Ma vie (Cardan)/Chapitre VII

Traduction par Jean Dayre.
Texte établi par Jean DayreHonoré Champion (p. 18).

VIII

DE L’EXERCICE

Autrefois je m’adonnais à toutes les variétés d’escrime, assez (32) pour avoir une certaine considération chez les bretteurs. Je jouais de l’épée, seule ou avec le bouclier allongé, rond, grand ou petit ; et du poignard en même temps que de l’épée, de la pique, de la lance ; ou bien vêtu du manteau, l’épée à la main, je sautais assez habilement sur le cheval de bois. Sans armes je savais arracher à mon adversaire un poignard dégainé. Je m’exerçais à la course, au saut et j’y réussissais assez bien ; mais moins dans les exercices qui mettaient en jeu mes bras, à cause de leur gracilité.

J’étais mal à mon aise dans l’équitation, la nage et le tir des armes à feu ; je frissonnais de terreur au bruit de la foudre comme devant la colère des dieux.

J’étais, en effet, naturellement peureux, mais la pratique des exercices me rendit courageux, assez pour être inscrit même dans la milice.

Pendant la nuit, malgré les ordres des princes, je me promenais en armes dans les villes où je résidais. Le jour j’allais armé, et portant des semelles de plomb qui pesaient huit livres. La nuit je me couvrais le visage d’un voile de laine noire et je mettais des chaussures de feutre.

Bien des jours, ainsi armé, je m’exerçais du matin jusqu’au soir ; puis, trempé de sueur, je jouais des instruments de musique ; et fréquemment j’errais toute la nuit jusqu’au jour.

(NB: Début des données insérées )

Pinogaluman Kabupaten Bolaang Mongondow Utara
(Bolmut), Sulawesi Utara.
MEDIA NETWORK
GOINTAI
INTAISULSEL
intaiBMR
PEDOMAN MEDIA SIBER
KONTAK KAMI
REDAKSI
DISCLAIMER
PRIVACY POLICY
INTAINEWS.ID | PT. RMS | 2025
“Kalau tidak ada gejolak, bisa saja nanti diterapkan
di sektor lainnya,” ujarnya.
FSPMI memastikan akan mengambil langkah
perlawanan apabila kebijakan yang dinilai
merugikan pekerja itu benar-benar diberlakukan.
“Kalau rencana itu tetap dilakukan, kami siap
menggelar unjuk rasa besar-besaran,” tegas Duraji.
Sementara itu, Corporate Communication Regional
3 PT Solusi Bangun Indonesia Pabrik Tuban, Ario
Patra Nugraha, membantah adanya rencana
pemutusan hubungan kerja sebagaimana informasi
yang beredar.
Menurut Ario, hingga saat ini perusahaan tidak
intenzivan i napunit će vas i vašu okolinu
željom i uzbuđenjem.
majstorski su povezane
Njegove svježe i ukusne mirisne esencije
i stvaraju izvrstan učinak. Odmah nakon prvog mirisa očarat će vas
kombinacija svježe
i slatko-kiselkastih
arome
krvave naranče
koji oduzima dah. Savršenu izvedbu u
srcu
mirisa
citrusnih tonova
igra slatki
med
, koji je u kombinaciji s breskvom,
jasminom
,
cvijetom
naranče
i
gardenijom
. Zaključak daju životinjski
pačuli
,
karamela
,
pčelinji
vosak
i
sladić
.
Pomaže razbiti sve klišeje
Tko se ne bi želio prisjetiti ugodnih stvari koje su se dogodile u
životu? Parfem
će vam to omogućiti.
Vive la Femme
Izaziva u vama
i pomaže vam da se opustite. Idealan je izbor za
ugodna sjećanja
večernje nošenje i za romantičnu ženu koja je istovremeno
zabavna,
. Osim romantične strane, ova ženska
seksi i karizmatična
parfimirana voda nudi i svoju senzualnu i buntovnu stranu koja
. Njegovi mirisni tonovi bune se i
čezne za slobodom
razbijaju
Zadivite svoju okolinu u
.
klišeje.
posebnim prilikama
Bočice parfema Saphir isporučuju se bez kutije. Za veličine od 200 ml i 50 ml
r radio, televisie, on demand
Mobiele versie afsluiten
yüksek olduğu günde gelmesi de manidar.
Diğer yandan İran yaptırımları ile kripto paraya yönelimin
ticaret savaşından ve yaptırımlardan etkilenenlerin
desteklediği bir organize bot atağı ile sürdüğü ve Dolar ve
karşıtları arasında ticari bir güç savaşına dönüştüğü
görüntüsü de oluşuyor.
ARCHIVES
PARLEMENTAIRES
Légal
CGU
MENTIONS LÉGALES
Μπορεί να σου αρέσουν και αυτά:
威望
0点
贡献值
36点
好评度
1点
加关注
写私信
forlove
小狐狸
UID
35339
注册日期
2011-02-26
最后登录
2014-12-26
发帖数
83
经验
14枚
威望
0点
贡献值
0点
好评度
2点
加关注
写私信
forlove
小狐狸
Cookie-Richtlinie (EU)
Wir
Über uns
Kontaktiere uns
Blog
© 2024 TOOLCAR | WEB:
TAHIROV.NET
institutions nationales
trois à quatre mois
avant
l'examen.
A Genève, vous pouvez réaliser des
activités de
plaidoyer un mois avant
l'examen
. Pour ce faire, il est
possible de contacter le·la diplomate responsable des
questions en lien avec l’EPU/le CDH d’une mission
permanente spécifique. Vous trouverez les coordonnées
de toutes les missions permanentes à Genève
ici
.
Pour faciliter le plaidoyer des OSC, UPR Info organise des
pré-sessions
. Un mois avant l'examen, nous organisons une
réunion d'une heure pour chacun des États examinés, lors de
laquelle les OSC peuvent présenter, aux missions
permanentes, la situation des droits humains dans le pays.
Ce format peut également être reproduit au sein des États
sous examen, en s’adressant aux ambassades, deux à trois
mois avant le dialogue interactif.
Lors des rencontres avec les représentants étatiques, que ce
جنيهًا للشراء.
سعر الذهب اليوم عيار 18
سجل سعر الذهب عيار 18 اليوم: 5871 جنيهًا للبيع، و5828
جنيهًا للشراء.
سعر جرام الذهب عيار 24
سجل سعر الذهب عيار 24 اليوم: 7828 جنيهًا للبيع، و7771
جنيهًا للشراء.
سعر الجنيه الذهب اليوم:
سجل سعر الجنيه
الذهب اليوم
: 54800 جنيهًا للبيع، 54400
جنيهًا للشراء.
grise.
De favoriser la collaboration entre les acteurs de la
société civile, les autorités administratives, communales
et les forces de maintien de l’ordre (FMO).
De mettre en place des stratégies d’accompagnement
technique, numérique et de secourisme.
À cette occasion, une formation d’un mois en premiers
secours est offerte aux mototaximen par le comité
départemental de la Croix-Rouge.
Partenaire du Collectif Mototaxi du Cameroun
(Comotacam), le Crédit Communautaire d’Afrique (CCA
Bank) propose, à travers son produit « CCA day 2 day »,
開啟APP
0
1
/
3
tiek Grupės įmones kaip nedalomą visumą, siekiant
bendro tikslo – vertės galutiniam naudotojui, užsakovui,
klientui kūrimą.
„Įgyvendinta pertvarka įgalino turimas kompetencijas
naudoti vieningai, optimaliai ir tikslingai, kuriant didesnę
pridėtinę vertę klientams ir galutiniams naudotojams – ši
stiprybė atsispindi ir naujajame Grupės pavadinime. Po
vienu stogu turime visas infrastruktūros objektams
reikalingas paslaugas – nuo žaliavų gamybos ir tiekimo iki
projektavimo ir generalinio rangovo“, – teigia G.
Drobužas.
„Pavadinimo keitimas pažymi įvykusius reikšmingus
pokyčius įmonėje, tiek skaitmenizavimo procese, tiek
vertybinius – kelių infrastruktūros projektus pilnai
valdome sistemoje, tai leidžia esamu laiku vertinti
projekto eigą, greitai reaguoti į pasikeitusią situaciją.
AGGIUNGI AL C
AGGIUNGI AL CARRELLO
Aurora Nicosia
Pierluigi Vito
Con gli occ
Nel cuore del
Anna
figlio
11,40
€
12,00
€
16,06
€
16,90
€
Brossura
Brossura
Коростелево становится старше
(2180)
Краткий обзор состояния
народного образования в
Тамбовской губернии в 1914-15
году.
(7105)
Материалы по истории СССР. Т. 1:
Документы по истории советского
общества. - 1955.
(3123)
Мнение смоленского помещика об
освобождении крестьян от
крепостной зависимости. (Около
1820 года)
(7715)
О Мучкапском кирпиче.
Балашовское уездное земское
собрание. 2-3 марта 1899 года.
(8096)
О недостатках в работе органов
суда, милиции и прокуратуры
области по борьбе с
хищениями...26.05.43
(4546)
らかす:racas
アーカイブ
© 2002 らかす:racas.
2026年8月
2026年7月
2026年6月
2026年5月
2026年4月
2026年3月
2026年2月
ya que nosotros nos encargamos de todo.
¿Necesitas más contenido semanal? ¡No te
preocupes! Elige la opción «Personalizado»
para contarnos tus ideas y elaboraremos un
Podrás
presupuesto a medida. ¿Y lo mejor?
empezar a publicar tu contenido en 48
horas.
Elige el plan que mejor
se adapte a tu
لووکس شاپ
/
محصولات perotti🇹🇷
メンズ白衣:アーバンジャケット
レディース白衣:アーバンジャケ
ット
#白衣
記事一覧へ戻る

Du moment où j’exerçai (33) la médecine, j’allai à cheval ou à mulet, mais plus encore à pied. Depuis 1562 j’ai commencé à aller en voiture, à Bologne et à Rome, et je continue. Le matin je sors en voiture et je rentre à pied. Légèrement vêtu après le repas de midi, je mets des vêtements plus lourds tout le temps que je vais en voiture.